Closed by Vicente Canales’ Film Factory, the Barcelona-based sales company that also licensed Damian Szifron’s “Wild Tales,” in unannounced deals, RAI Cinema’s 01 Distribution, the country’s top distribution op, has claimed rights to Italy, NonStop Ent. those for Scandinavia; Filmcoopi bought Switzerland, Broadmedia Studios picked up Japan; Russia has gone to Cinema Prestige, which also bought “Wild Tales.”

Time in Portrait has licensed China, Shoval Israel, Spenzos Greece, Cinemundo Portugal.
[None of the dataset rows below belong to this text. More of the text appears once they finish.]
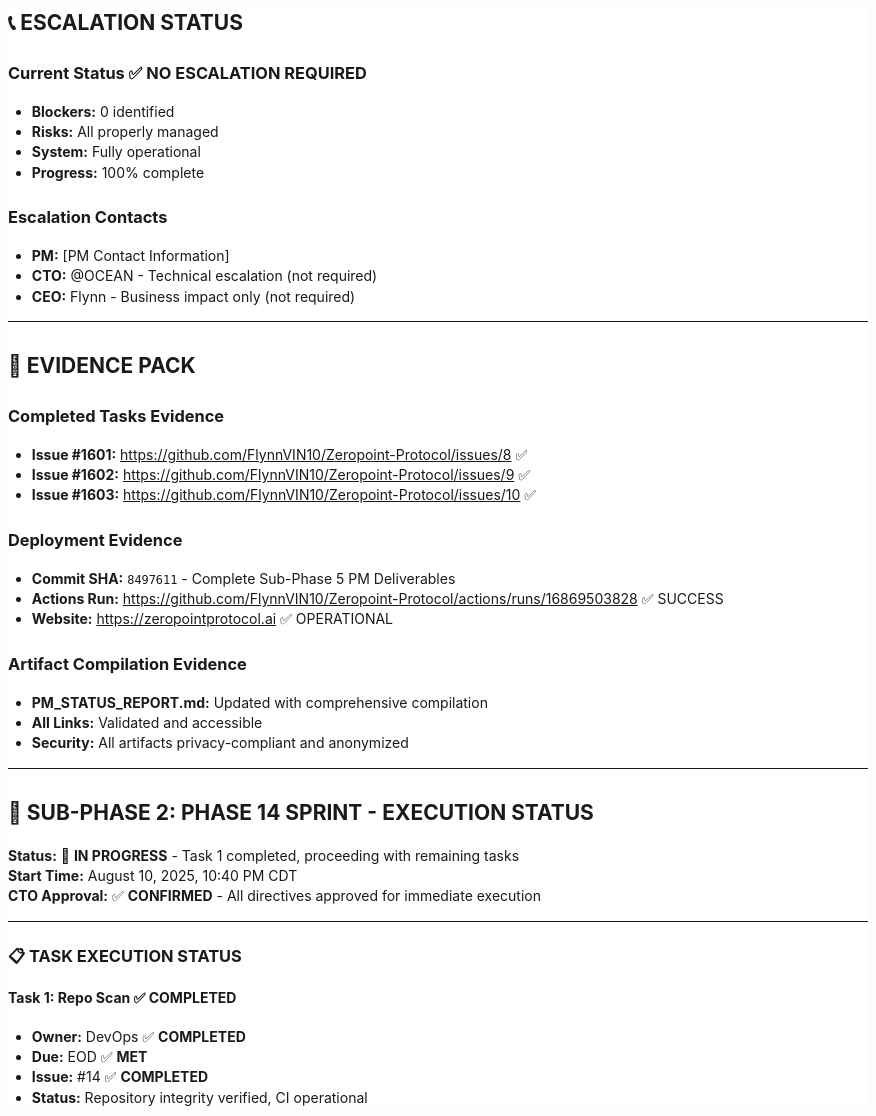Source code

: ## 📞 **ESCALATION STATUS**

### **Current Status** ✅ **NO ESCALATION REQUIRED**
- **Blockers:** 0 identified
- **Risks:** All properly managed
- **System:** Fully operational
- **Progress:** 100% complete

### **Escalation Contacts**
- **PM:** [PM Contact Information]
- **CTO:** @OCEAN - Technical escalation (not required)
- **CEO:** Flynn - Business impact only (not required)

---

## 📝 **EVIDENCE PACK**

### **Completed Tasks Evidence**
- **Issue #1601:** https://github.com/FlynnVIN10/Zeropoint-Protocol/issues/8 ✅
- **Issue #1602:** https://github.com/FlynnVIN10/Zeropoint-Protocol/issues/9 ✅
- **Issue #1603:** https://github.com/FlynnVIN10/Zeropoint-Protocol/issues/10 ✅

### **Deployment Evidence**
- **Commit SHA:** `8497611` - Complete Sub-Phase 5 PM Deliverables
- **Actions Run:** https://github.com/FlynnVIN10/Zeropoint-Protocol/actions/runs/16869503828 ✅ SUCCESS
- **Website:** https://zeropointprotocol.ai ✅ OPERATIONAL

### **Artifact Compilation Evidence**
- **PM_STATUS_REPORT.md:** Updated with comprehensive compilation
- **All Links:** Validated and accessible
- **Security:** All artifacts privacy-compliant and anonymized

---

## 🚀 **SUB-PHASE 2: PHASE 14 SPRINT - EXECUTION STATUS**

**Status:** 🔄 **IN PROGRESS** - Task 1 completed, proceeding with remaining tasks  
**Start Time:** August 10, 2025, 10:40 PM CDT  
**CTO Approval:** ✅ **CONFIRMED** - All directives approved for immediate execution  

---

### **📋 TASK EXECUTION STATUS**

#### **Task 1: Repo Scan** ✅ **COMPLETED**
- **Owner:** DevOps ✅ **COMPLETED**
- **Due:** EOD ✅ **MET**
- **Issue:** #14 ✅ **COMPLETED**
- **Status:** Repository integrity verified, CI operational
Further deals: Salim Rania (Middle East), South Korea (Double & Joy), Coral Culture Contents (Thailand), Sinema TV (Turkey), Filmvision (Bulgaria) and Andrews Film (Taiwan).

As already confirmed, 20th Century Fox has rights to North and Latin America. Warner Bros. Pictures España released “El Clan” in Spain on Nov. 13.

The imperial sales rollout adds to powerful pre-sales: To Diaphana Distribution for France, unveiled at Berlin, and Prokino for Germany and Vendetta for Australia, both clinched by Venice.

Distributors include mainstream and crossover distributors such as 01 Distribution and Prokino. In a now highly unusual development, “The Clan” clinched deals off its Sept. 6 world premiere in Venice before it screened in Toronto’s new Platform competition on Sept. 16, with Curzon Film World swooping on U.K. rights, and Cinemien acquiring Benelux.

Inspired by real events in the 1980s,  “The Clan” stars Guillermo Francella (“The Secret in Their Eyes,” “Heart of a Lion”), one of Argentina’s biggest marquee draws, as Arquimedes Puccio, the patriarch of Clan Puccio, a well-heeled Buenos Aires family. It made its money abducting people from its own neighborhood, securing boffo ransoms, and then killing them.

“The most emotional thing for audiences may be the father-son relationship and the family, but the film also portrays –  and I think this could have international resonance — how a family kidnaps and murders people with sustained impunity. Arquimedes Puccio was first prosecuted for kidnapping in 1973, but exonerated,” Trapero told Variety at the Venice Festival.

Produced by Argentina’s K & S Films, Pedro and Agustin Almodovar’s El Deseo, and Telefe/Telefonica Studios — which all teamed on Argentine hit “Wild Tales” — as well as Fox Intl. Prods., “The Clan” also reps another step-up in scale for Trapero, who had a bigger budget for a period piece that included bigger action scenes and multiple vfx in post-production.

Latin America’s challenge is now, without abandoning the freewheeling creativity of its low-budget production, to make more films of this scale and caliber: No easy ask.